#### [Stored items from a collection]
__________________________________________________
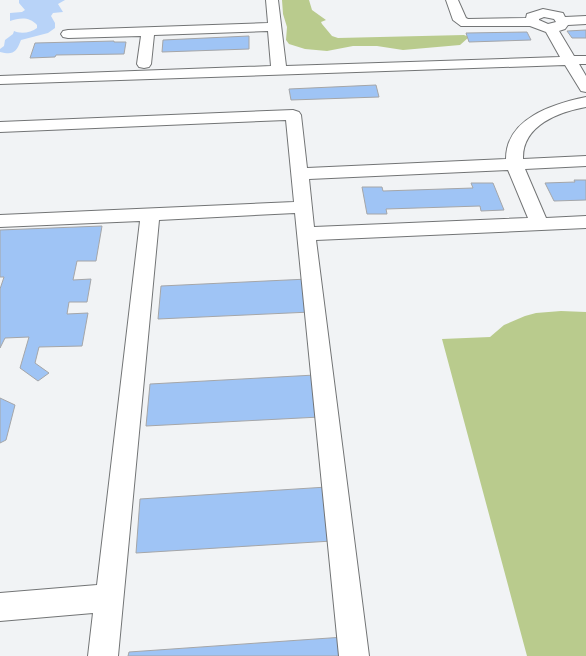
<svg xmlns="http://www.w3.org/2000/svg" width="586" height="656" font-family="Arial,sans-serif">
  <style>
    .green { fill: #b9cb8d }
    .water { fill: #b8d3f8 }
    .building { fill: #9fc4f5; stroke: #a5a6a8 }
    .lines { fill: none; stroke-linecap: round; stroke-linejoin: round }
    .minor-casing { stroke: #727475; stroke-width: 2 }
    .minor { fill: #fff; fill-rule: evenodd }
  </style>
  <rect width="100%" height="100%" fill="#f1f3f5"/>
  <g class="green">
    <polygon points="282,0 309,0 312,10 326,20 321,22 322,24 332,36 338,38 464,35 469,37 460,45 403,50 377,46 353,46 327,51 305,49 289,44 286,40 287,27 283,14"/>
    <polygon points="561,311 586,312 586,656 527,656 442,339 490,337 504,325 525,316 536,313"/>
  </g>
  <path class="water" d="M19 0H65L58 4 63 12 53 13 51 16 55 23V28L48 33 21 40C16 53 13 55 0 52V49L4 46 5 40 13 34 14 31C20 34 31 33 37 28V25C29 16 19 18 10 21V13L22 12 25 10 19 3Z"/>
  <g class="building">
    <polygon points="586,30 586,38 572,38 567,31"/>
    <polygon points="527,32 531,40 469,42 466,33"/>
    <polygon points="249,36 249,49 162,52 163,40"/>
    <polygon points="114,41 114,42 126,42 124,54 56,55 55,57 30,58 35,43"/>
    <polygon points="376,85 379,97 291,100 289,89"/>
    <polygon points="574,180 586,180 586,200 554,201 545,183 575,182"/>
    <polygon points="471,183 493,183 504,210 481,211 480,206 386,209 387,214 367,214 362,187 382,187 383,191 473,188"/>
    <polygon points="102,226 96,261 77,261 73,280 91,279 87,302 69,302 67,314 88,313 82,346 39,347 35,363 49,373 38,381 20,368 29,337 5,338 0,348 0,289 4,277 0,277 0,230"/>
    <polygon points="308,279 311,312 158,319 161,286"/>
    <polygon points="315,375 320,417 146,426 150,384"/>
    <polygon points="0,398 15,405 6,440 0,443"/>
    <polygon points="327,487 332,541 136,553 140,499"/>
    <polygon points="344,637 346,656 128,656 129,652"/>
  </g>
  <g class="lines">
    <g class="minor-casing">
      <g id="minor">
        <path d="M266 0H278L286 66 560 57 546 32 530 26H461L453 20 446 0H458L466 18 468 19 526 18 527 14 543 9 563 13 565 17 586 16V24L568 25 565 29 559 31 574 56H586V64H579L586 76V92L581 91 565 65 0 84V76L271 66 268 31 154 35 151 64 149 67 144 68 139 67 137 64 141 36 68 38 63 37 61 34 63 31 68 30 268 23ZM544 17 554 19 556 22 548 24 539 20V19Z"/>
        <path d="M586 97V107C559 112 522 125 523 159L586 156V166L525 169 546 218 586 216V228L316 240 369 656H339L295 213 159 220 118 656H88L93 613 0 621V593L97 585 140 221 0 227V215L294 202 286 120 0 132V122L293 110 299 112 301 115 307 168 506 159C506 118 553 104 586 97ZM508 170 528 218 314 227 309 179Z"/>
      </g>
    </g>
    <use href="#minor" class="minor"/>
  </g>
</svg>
__________________________________________________
#### [Task item]
Please repeat every record exactly, leaving the pictures out.

#### [Result for this task]
<svg xmlns="http://www.w3.org/2000/svg" width="586" height="656" font-family="Arial,sans-serif">
  <style>
    .green { fill: #b9cb8d }
    .water { fill: #b8d3f8 }
    .building { fill: #9fc4f5; stroke: #a5a6a8 }
    .lines { fill: none; stroke-linecap: round; stroke-linejoin: round }
    .minor-casing { stroke: #727475; stroke-width: 2 }
    .minor { fill: #fff; fill-rule: evenodd }
  </style>
  <rect width="100%" height="100%" fill="#f1f3f5"/>
  <g class="green">
    <polygon points="282,0 309,0 312,10 326,20 321,22 322,24 332,36 338,38 464,35 469,37 460,45 403,50 377,46 353,46 327,51 305,49 289,44 286,40 287,27 283,14"/>
    <polygon points="561,311 586,312 586,656 527,656 442,339 490,337 504,325 525,316 536,313"/>
  </g>
  <path class="water" d="M19 0H65L58 4 63 12 53 13 51 16 55 23V28L48 33 21 40C16 53 13 55 0 52V49L4 46 5 40 13 34 14 31C20 34 31 33 37 28V25C29 16 19 18 10 21V13L22 12 25 10 19 3Z"/>
  <g class="building">
    <polygon points="586,30 586,38 572,38 567,31"/>
    <polygon points="527,32 531,40 469,42 466,33"/>
    <polygon points="249,36 249,49 162,52 163,40"/>
    <polygon points="114,41 114,42 126,42 124,54 56,55 55,57 30,58 35,43"/>
    <polygon points="376,85 379,97 291,100 289,89"/>
    <polygon points="574,180 586,180 586,200 554,201 545,183 575,182"/>
    <polygon points="471,183 493,183 504,210 481,211 480,206 386,209 387,214 367,214 362,187 382,187 383,191 473,188"/>
    <polygon points="102,226 96,261 77,261 73,280 91,279 87,302 69,302 67,314 88,313 82,346 39,347 35,363 49,373 38,381 20,368 29,337 5,338 0,348 0,289 4,277 0,277 0,230"/>
    <polygon points="308,279 311,312 158,319 161,286"/>
    <polygon points="315,375 320,417 146,426 150,384"/>
    <polygon points="0,398 15,405 6,440 0,443"/>
    <polygon points="327,487 332,541 136,553 140,499"/>
    <polygon points="344,637 346,656 128,656 129,652"/>
  </g>
  <g class="lines">
    <g class="minor-casing">
      <g id="minor">
        <path d="M266 0H278L286 66 560 57 546 32 530 26H461L453 20 446 0H458L466 18 468 19 526 18 527 14 543 9 563 13 565 17 586 16V24L568 25 565 29 559 31 574 56H586V64H579L586 76V92L581 91 565 65 0 84V76L271 66 268 31 154 35 151 64 149 67 144 68 139 67 137 64 141 36 68 38 63 37 61 34 63 31 68 30 268 23ZM544 17 554 19 556 22 548 24 539 20V19Z"/>
        <path d="M586 97V107C559 112 522 125 523 159L586 156V166L525 169 546 218 586 216V228L316 240 369 656H339L295 213 159 220 118 656H88L93 613 0 621V593L97 585 140 221 0 227V215L294 202 286 120 0 132V122L293 110 299 112 301 115 307 168 506 159C506 118 553 104 586 97ZM508 170 528 218 314 227 309 179Z"/>
      </g>
    </g>
    <use href="#minor" class="minor"/>
  </g>
</svg>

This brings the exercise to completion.